Work task => Each line of the data holding "center" should be found and copied.

Input data =>
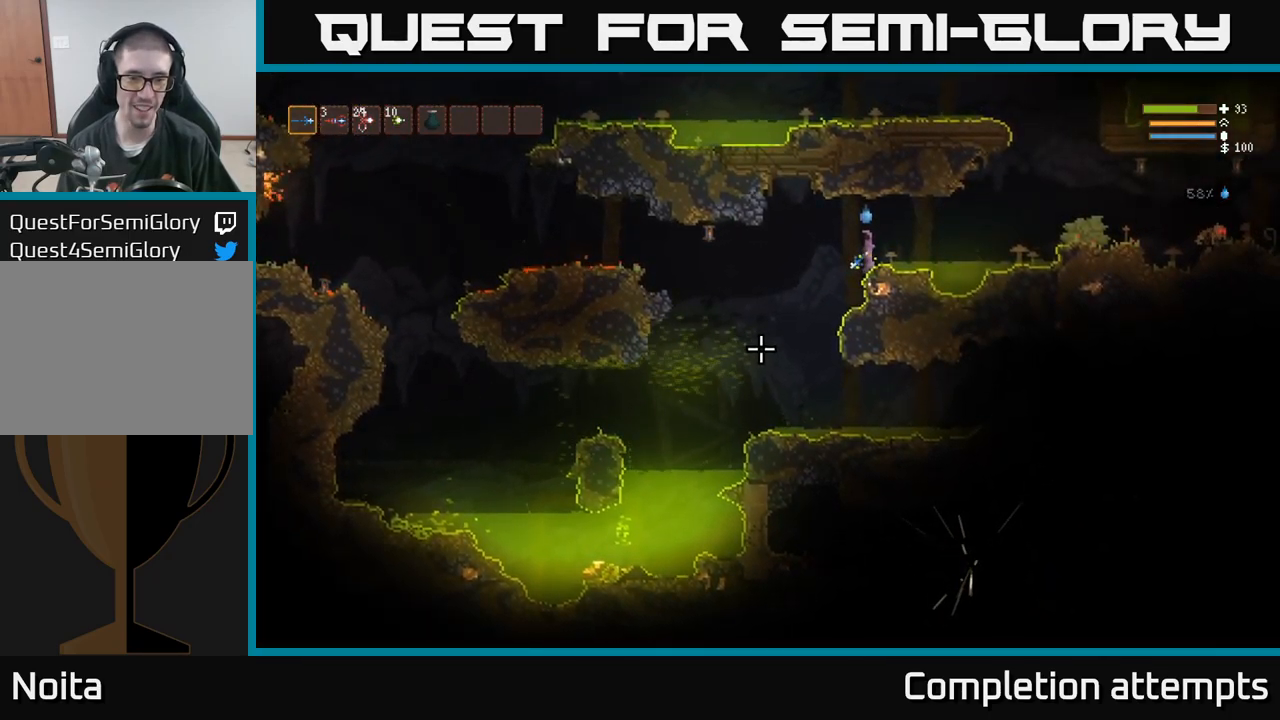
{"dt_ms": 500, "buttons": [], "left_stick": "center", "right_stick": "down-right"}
==
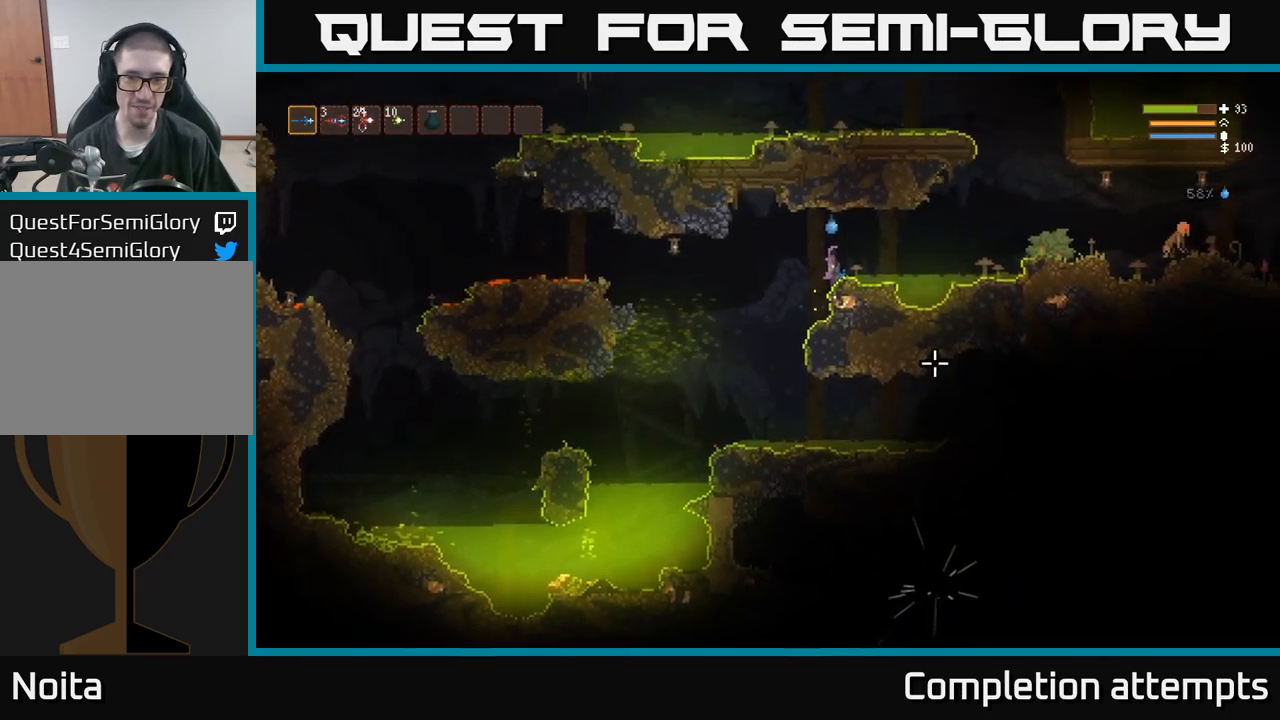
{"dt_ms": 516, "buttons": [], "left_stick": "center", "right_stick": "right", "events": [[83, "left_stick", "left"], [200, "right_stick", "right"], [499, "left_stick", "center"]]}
* * *
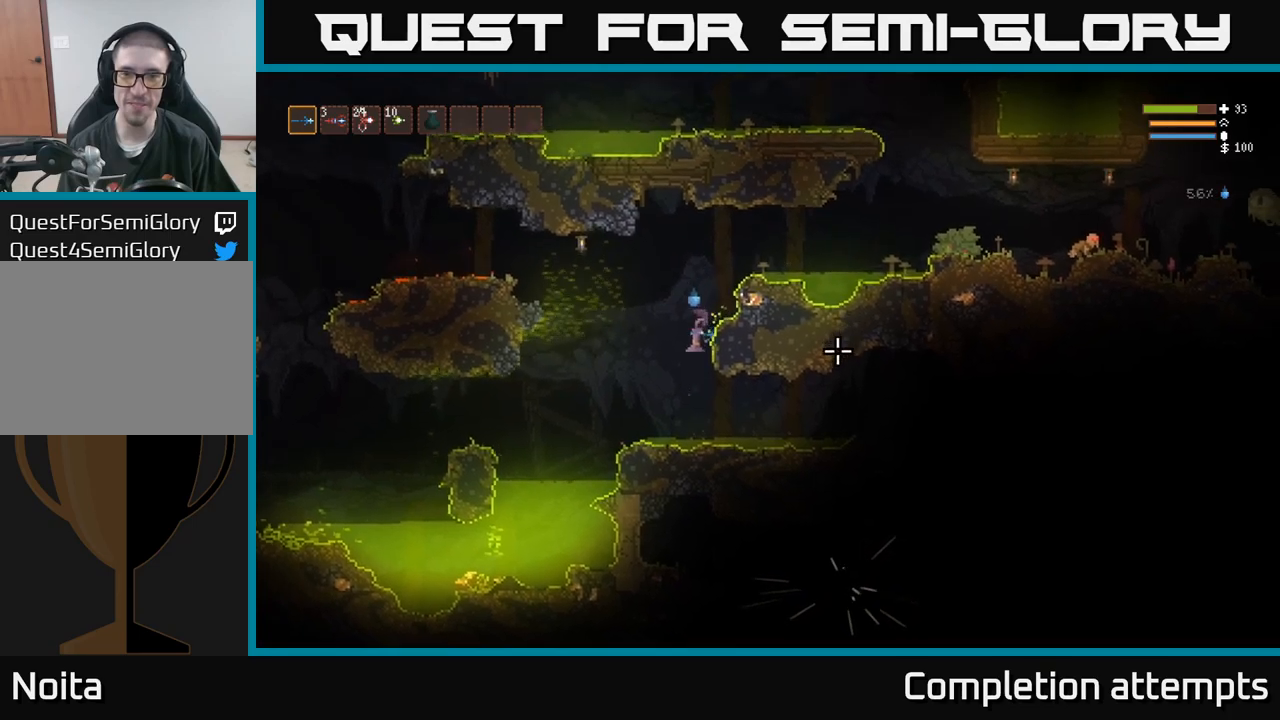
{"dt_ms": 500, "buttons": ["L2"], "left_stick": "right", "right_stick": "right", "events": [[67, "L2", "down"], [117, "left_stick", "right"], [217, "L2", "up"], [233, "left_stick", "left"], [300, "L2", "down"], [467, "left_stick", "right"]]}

Task answer =>
{"dt_ms": 500, "buttons": [], "left_stick": "center", "right_stick": "down-right"}
{"dt_ms": 516, "buttons": [], "left_stick": "center", "right_stick": "right", "events": [[83, "left_stick", "left"], [200, "right_stick", "right"], [499, "left_stick", "center"]]}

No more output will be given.